**Problem to solve**
Could you transcribe every record below exactly as it stands?

[Collected data]
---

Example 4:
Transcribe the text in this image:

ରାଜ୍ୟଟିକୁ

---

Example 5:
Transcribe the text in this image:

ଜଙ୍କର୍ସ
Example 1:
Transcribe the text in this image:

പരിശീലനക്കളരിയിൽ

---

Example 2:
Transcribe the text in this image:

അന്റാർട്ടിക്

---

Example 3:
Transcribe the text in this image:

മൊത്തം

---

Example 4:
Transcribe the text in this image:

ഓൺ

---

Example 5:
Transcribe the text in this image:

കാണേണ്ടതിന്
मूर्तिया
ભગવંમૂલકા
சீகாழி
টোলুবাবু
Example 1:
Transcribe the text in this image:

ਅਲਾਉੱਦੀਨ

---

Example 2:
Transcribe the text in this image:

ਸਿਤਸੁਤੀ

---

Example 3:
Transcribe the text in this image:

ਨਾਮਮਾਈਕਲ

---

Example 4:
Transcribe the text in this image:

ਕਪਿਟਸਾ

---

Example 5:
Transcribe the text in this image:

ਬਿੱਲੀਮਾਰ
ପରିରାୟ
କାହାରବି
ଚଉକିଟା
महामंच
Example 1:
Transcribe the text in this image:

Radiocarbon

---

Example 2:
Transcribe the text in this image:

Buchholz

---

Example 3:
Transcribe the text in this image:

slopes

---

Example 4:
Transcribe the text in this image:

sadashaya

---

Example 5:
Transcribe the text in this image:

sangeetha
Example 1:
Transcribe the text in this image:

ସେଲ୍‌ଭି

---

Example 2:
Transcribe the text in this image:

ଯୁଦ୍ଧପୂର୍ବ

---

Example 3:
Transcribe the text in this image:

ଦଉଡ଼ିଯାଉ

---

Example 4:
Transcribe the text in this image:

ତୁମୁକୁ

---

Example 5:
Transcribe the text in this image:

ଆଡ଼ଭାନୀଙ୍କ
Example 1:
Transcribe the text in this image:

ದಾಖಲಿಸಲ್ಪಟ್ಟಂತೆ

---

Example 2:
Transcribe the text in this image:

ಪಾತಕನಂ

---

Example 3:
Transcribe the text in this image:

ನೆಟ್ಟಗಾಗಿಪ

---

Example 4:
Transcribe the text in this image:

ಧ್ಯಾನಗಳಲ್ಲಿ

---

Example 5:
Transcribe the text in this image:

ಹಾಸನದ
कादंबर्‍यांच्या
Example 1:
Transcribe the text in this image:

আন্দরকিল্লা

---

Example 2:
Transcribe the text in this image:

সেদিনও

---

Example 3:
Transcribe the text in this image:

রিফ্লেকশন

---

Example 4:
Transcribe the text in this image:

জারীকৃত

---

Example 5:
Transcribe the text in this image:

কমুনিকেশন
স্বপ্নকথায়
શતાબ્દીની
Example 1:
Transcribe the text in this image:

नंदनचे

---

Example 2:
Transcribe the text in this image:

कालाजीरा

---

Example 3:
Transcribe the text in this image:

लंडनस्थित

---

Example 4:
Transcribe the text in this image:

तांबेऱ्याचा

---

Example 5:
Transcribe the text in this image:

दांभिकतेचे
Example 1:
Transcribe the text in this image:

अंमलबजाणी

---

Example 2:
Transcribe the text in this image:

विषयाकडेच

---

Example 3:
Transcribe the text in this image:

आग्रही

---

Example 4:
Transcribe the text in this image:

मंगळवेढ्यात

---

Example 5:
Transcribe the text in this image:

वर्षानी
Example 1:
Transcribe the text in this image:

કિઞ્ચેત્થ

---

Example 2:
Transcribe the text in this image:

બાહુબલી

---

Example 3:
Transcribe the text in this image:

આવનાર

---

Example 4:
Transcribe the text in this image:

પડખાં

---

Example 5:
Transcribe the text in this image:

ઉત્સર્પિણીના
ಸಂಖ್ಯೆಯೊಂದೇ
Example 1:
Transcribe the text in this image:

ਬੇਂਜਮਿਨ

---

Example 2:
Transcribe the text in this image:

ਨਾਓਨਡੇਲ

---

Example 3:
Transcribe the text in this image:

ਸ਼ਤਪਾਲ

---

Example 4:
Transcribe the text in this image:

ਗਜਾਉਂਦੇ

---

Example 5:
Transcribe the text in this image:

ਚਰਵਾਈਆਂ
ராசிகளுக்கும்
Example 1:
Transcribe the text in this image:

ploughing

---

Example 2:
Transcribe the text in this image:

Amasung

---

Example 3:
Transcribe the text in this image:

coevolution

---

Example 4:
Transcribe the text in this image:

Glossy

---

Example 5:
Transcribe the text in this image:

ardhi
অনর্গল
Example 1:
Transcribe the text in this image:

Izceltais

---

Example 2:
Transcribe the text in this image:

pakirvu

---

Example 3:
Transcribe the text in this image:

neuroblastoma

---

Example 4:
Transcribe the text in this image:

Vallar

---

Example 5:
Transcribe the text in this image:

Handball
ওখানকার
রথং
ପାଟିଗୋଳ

**Task solution**
---

Example 4:
Transcribe the text in this image:

ରାଜ୍ୟଟିକୁ

---

Example 5:
Transcribe the text in this image:

ଜଙ୍କର୍ସ
Example 1:
Transcribe the text in this image:

പരിശീലനക്കളരിയിൽ

---

Example 2:
Transcribe the text in this image:

അന്റാർട്ടിക്

---

Example 3:
Transcribe the text in this image:

മൊത്തം

---

Example 4:
Transcribe the text in this image:

ഓൺ

---

Example 5:
Transcribe the text in this image:

കാണേണ്ടതിന്
मूर्तिया
ભગવંમૂલકા
சீகாழி
টোলুবাবু
Example 1:
Transcribe the text in this image:

ਅਲਾਉੱਦੀਨ

---

Example 2:
Transcribe the text in this image:

ਸਿਤਸੁਤੀ

---

Example 3:
Transcribe the text in this image:

ਨਾਮਮਾਈਕਲ

---

Example 4:
Transcribe the text in this image:

ਕਪਿਟਸਾ

---

Example 5:
Transcribe the text in this image:

ਬਿੱਲੀਮਾਰ
ପରିରାୟ
କାହାରବି
ଚଉକିଟା
महामंच
Example 1:
Transcribe the text in this image:

Radiocarbon

---

Example 2:
Transcribe the text in this image:

Buchholz

---

Example 3:
Transcribe the text in this image:

slopes

---

Example 4:
Transcribe the text in this image:

sadashaya

---

Example 5:
Transcribe the text in this image:

sangeetha
Example 1:
Transcribe the text in this image:

ସେଲ୍‌ଭି

---

Example 2:
Transcribe the text in this image:

ଯୁଦ୍ଧପୂର୍ବ

---

Example 3:
Transcribe the text in this image:

ଦଉଡ଼ିଯାଉ

---

Example 4:
Transcribe the text in this image:

ତୁମୁକୁ

---

Example 5:
Transcribe the text in this image:

ଆଡ଼ଭାନୀଙ୍କ
Example 1:
Transcribe the text in this image:

ದಾಖಲಿಸಲ್ಪಟ್ಟಂತೆ

---

Example 2:
Transcribe the text in this image:

ಪಾತಕನಂ

---

Example 3:
Transcribe the text in this image:

ನೆಟ್ಟಗಾಗಿಪ

---

Example 4:
Transcribe the text in this image:

ಧ್ಯಾನಗಳಲ್ಲಿ

---

Example 5:
Transcribe the text in this image:

ಹಾಸನದ
कादंबर्‍यांच्या
Example 1:
Transcribe the text in this image:

আন্দরকিল্লা

---

Example 2:
Transcribe the text in this image:

সেদিনও

---

Example 3:
Transcribe the text in this image:

রিফ্লেকশন

---

Example 4:
Transcribe the text in this image:

জারীকৃত

---

Example 5:
Transcribe the text in this image:

কমুনিকেশন
স্বপ্নকথায়
શતાબ્દીની
Example 1:
Transcribe the text in this image:

नंदनचे

---

Example 2:
Transcribe the text in this image:

कालाजीरा

---

Example 3:
Transcribe the text in this image:

लंडनस्थित

---

Example 4:
Transcribe the text in this image:

तांबेऱ्याचा

---

Example 5:
Transcribe the text in this image:

दांभिकतेचे
Example 1:
Transcribe the text in this image:

अंमलबजाणी

---

Example 2:
Transcribe the text in this image:

विषयाकडेच

---

Example 3:
Transcribe the text in this image:

आग्रही

---

Example 4:
Transcribe the text in this image:

मंगळवेढ्यात

---

Example 5:
Transcribe the text in this image:

वर्षानी
Example 1:
Transcribe the text in this image:

કિઞ્ચેત્થ

---

Example 2:
Transcribe the text in this image:

બાહુબલી

---

Example 3:
Transcribe the text in this image:

આવનાર

---

Example 4:
Transcribe the text in this image:

પડખાં

---

Example 5:
Transcribe the text in this image:

ઉત્સર્પિણીના
ಸಂಖ್ಯೆಯೊಂದೇ
Example 1:
Transcribe the text in this image:

ਬੇਂਜਮਿਨ

---

Example 2:
Transcribe the text in this image:

ਨਾਓਨਡੇਲ

---

Example 3:
Transcribe the text in this image:

ਸ਼ਤਪਾਲ

---

Example 4:
Transcribe the text in this image:

ਗਜਾਉਂਦੇ

---

Example 5:
Transcribe the text in this image:

ਚਰਵਾਈਆਂ
ராசிகளுக்கும்
Example 1:
Transcribe the text in this image:

ploughing

---

Example 2:
Transcribe the text in this image:

Amasung

---

Example 3:
Transcribe the text in this image:

coevolution

---

Example 4:
Transcribe the text in this image:

Glossy

---

Example 5:
Transcribe the text in this image:

ardhi
অনর্গল
Example 1:
Transcribe the text in this image:

Izceltais

---

Example 2:
Transcribe the text in this image:

pakirvu

---

Example 3:
Transcribe the text in this image:

neuroblastoma

---

Example 4:
Transcribe the text in this image:

Vallar

---

Example 5:
Transcribe the text in this image:

Handball
ওখানকার
রথং
ପାଟିଗୋଳ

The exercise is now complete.